A partir da década de 1990, o Teatro começa a perder fôlego e a estrutura começa a ruir, mesmo tendo sido tombado, em 1994, como patrimônio histórico do Município, na gestão de Cleudon Rocha. Só em 1999, na gestão de Jasone Ferreira da Silva, o Teatro foi recuperado, a partir de um convênio com o Ministério da Cultura. Desde então, o teatro nunca mais recebeu uma recuperação geral, a não ser reparos paliativos, ao longo das administrações, que, em sua maioria, o ignoraram (e ignoram), tanto do ponto de vista cultural quanto histórico.
Depois dos anos 2000, o Teatro ainda teve atividade, com a realização, inclusive, de festivais de teatros e apresentações musicais e de dança. Além, é claro, das costumeiras reuniões e convenções políticas.

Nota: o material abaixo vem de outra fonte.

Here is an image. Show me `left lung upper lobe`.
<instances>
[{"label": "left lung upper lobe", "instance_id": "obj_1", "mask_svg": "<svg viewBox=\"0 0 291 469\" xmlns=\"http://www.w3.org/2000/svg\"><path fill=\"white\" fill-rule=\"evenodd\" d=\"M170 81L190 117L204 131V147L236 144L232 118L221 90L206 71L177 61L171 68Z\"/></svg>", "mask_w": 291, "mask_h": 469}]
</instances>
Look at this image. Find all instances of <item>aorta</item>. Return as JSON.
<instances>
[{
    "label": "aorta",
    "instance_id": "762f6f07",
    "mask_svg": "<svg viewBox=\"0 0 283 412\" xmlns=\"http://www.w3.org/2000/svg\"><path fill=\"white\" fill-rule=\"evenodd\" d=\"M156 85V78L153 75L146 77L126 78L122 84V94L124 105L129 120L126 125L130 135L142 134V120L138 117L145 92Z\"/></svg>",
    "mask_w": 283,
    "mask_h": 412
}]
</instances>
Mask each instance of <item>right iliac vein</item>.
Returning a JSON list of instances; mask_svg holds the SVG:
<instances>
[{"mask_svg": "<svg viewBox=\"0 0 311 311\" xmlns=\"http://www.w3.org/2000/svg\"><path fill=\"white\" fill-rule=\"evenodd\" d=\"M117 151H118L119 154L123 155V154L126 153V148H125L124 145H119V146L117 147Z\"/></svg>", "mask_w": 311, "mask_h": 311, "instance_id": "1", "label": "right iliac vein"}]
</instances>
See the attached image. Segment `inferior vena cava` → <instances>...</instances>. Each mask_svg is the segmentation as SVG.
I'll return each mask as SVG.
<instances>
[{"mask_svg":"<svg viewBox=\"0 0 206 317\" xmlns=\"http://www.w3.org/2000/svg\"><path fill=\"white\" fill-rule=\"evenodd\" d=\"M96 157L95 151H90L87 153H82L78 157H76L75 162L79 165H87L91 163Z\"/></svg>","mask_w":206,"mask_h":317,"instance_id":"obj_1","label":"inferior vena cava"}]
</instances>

O Teatro Municipal de Tarauacá passou a ser denominado “Teatro José Potyguara” a partir de uma sugestão do historiador e empresário tarauacaense João Maia. José Potyguara, como já ressaltamos, nasceu em Sobral-CE, em 1909, formou-se em Direito, e, em 1928, chegou ao Acre, nomeado como promotor público de Justiça. Escreveu quatro livros, e faleceu no Rio de Janeiro, em 1991. Seu pai, Hipólito de Albuquerque e Silva, foi um dos pioneiros da região, e prefeito da cidade em diversas ocasiões.
O Teatro José Potyguara, obviamente, não é o primeiro, mas é o mais antigo teatro do Acre. Porém não é tombado como patrimônio histórico do Estado. Apesar da sua importância, sobretudo, cultural e histórica segue, ao longo dos anos, entre descasos e abandonos. Resiste! Mas até quando?